How Much Do Aliso Viejo Residents Give to Charity?

A new study says locals are stingier than the rest of Orange County and California.

When it comes to charity, Aliso Viejo residents are a little stingier than other Californians and Orange County residents, a new study has found.

In 2008, Aliso Viejo residents gave a median $2,248 to charity, according to a study released Aug. 20 by The Chronicle of Philanthropy

On average, Aliso residents contributed 4.1 percent of their total income, less than the county and state averages of 4.9 percent and 4.4 percent, respectively.

Aliso Viejo residents making $50,000 to $99,999 a year were the biggest givers, donating 7.4 percent of their income, but people making $100,000 and up gave 3.5 percent.

In total, city residents gave about $31.3 million to charity in 2008 (Orange County as a whole donated about $1.9 billion).

The study was based on Internal Revenue Service records from 2008 of Americans who itemized deductions. It gives ZIP-code level detail about the percentage of discretionary income that people gave to charity. 

The IRS releases total amounts donated, but to protect privacy does not provide data about the specific charities people supported. Because of discrepancies in the data for people with income below $50,000, The Chronicle’s study included only taxpayers who reported incomes of $50,000 or more. Readers can use the online edition of this report to find detailed breakdowns by income level, showing the percentage of income donated by people in various income brackets for each ZIP code.

The study found:

  • States that voted Republican in the last presidential election were far more likely to be generous to charities than those that voted Democratic. The top eight states in giving preferred John McCain over Barack Obama.
  • Utah was the No. 1 state in giving at 10.6 percent, with Salt Lake City as the most generous city. By contrast, residents in Massachusetts and three other New England states give less than 3 percent. New Hampshire, Massachusetts, Vermont, New Jersey and Rhode Island were the least-generous states.
  • California ranked No. 25 out of the 50 entries with $17.2 billion total contributions and a median contribution of $2,396.
  • Lower-income people gave a far bigger share of their income to charities than the wealthy.
  • Rich people who live in areas with mostly wealthy people gave a smaller share of their incomes than rich people in economically diverse areas.
  • Regions that are deeply religious gave more than those that are not. Two of the top 10 states—Utah and Idaho—have high numbers of Mormons, who tithe more consistently than other church members. The other states in the top 10 were all in the so-called Bible Belt.
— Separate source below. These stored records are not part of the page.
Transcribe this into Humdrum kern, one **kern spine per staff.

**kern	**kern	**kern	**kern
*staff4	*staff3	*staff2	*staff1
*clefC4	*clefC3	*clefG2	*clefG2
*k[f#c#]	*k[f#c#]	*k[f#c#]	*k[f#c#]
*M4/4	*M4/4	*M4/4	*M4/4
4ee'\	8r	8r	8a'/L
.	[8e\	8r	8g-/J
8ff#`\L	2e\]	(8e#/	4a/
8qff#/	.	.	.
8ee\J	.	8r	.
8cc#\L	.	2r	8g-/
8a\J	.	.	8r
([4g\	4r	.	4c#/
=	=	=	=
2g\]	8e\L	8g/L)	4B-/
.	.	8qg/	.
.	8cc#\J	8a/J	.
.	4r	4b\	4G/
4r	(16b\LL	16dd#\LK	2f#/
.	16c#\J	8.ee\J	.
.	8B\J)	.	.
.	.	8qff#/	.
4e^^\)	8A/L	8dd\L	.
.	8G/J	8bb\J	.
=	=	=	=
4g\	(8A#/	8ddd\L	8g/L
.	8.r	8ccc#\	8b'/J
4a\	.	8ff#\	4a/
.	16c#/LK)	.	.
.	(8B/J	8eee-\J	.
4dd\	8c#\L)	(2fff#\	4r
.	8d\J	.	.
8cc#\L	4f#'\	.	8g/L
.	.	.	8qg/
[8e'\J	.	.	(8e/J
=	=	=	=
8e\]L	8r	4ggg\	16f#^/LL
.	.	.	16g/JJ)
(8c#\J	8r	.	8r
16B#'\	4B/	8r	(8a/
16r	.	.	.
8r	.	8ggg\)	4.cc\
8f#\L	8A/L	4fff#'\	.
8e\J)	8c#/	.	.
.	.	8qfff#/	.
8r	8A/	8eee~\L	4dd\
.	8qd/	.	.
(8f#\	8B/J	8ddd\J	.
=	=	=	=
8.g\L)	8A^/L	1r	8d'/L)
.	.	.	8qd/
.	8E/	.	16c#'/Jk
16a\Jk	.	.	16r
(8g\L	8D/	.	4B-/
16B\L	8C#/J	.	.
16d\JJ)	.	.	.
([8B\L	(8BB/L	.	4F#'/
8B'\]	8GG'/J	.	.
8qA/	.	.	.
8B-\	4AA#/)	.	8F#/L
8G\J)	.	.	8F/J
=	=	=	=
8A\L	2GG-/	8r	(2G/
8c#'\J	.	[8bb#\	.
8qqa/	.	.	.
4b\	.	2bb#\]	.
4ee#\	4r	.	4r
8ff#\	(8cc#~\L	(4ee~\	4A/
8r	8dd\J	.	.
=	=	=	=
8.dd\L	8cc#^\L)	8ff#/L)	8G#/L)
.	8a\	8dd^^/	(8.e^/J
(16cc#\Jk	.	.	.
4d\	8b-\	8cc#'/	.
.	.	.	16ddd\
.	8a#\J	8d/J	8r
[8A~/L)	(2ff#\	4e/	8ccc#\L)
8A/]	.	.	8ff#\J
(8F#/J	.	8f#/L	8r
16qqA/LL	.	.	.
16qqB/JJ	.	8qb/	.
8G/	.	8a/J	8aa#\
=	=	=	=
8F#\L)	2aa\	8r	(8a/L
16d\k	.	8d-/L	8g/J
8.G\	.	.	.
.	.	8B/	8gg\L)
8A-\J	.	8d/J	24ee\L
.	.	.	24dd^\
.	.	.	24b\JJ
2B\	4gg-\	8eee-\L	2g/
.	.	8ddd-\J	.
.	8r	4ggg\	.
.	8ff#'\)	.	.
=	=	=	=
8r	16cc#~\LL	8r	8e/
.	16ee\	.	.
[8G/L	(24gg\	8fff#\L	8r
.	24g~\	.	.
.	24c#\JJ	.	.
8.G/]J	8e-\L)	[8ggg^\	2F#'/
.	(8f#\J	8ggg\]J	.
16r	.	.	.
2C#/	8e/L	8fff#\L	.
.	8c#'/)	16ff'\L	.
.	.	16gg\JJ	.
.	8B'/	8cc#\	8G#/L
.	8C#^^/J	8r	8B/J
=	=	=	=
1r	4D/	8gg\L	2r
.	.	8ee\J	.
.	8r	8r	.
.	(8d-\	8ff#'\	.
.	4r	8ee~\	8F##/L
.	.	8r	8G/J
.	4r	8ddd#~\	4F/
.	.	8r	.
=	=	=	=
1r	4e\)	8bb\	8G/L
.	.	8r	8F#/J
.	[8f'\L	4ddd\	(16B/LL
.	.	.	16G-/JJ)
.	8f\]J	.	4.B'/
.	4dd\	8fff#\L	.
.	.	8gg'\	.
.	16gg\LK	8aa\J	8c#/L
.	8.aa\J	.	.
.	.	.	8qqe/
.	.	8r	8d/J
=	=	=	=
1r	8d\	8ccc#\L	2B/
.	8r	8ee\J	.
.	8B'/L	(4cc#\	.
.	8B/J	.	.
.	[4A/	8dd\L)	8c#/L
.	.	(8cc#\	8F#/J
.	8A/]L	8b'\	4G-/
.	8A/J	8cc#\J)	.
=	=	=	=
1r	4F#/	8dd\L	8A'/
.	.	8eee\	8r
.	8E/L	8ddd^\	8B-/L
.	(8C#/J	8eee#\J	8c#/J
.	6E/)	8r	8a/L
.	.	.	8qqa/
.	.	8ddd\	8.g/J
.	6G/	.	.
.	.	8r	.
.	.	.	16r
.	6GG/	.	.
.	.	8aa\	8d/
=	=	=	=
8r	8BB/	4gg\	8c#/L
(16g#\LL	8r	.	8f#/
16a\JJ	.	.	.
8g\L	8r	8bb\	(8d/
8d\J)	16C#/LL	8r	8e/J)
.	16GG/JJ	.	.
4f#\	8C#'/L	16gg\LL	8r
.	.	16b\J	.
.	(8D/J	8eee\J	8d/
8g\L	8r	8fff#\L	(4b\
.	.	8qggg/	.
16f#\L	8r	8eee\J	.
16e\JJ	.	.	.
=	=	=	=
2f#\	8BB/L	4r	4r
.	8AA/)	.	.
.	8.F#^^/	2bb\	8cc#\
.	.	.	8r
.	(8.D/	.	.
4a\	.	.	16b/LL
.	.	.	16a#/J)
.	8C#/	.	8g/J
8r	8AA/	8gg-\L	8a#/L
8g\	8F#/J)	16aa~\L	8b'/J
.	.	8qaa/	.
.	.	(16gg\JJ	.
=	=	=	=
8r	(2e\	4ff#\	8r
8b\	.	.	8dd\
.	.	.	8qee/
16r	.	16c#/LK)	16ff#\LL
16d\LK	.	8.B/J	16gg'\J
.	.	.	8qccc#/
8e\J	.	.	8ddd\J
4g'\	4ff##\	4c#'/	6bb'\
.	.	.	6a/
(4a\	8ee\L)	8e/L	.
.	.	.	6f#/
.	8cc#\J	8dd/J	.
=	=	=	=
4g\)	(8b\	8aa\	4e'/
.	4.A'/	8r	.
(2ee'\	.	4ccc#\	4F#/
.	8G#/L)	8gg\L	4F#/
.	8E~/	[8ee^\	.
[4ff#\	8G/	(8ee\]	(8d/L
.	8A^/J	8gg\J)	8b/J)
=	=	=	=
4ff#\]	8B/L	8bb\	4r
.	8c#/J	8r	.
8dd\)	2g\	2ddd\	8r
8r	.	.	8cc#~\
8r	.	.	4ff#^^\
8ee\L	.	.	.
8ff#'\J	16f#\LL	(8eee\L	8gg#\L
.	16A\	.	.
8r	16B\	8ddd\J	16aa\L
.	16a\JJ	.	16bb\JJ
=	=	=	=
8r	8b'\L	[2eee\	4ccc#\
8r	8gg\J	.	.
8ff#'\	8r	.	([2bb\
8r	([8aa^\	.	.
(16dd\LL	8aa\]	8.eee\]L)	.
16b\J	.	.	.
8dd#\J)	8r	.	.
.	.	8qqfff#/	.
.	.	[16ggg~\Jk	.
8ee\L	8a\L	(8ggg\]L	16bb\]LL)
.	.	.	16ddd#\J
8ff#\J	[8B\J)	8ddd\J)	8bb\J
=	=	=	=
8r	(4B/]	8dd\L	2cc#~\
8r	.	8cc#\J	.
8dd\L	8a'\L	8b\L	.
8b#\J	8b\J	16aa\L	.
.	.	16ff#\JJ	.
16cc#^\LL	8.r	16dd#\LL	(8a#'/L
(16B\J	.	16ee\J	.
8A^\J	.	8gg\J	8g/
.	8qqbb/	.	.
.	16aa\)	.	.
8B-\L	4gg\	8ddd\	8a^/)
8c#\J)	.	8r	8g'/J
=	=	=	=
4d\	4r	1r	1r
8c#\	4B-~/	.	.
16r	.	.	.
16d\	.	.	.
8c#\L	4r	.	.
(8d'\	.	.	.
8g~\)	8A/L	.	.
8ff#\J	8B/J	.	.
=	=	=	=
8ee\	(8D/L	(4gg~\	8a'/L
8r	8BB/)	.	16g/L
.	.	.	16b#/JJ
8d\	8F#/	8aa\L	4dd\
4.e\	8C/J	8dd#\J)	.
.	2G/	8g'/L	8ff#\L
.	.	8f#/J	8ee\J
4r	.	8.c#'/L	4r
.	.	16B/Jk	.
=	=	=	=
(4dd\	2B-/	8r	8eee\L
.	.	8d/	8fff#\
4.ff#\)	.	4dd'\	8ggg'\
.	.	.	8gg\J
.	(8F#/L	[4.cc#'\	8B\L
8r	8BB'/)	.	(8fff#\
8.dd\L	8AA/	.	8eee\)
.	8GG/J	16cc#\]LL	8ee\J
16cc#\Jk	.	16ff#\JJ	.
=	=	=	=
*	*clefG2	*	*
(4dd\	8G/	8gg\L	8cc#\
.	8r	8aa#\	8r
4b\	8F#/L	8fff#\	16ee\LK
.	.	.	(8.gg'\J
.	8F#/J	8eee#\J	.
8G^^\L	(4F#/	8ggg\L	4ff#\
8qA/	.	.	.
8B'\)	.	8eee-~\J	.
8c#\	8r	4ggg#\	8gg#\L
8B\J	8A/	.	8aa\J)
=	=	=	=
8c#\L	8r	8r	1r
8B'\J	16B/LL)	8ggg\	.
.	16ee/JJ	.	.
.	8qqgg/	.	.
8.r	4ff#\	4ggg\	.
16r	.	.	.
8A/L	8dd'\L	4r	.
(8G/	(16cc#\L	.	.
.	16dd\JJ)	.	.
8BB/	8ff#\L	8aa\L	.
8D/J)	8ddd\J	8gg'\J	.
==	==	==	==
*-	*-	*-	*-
The Chronicle website features an interactive map looking at how America gives.

-- Patch Editors David Carini and Christa Bigue contributed to this report.

Green Mavin August 28, 2012 at 04:06 PM
Perhaps Aliso Viejo residents give more, but are so charitable that they do not report it to the IRS for a deduction. Did you consider that?
Charles August 28, 2012 at 10:32 PM
Those folks are balanced by those (of us) who report more charitable donations (without receipts) to the IRS than we really give.
Capo Parent Too August 29, 2012 at 02:21 AM
Of course states like Utah show high charitable giving because they TITHE and Churches are lumped together as charitable organizations. There is a large Mormon population in Utah. Giving to your Church goes to running the Church etc. and may not go to actually feeding the hungry, clothing people etc. Is there anything wrong with giving to your Church, of course not, but it will tip the scale in favor of Republicans who tend to be Christian. Just wanted to point this out. So how do we define Charitable giving?
Charles August 29, 2012 at 02:33 AM
"Is there anything wrong with giving to your Church" I suppose it depends on what "wrong" means. If "wrong" means wasting (your) money, then yes, there is something wrong. If "wrong" means giving to the church in order to score points with whatever god you believe in, then yes, that selfish act might be wrong.
Capo Parent Too August 29, 2012 at 02:42 AM
"A look at how faith impacts charitable giving. More religious states had higher rates of giving, but when donations to religious institutions were stripped out, non-religious states moved up in the ranks." Second chart points this out.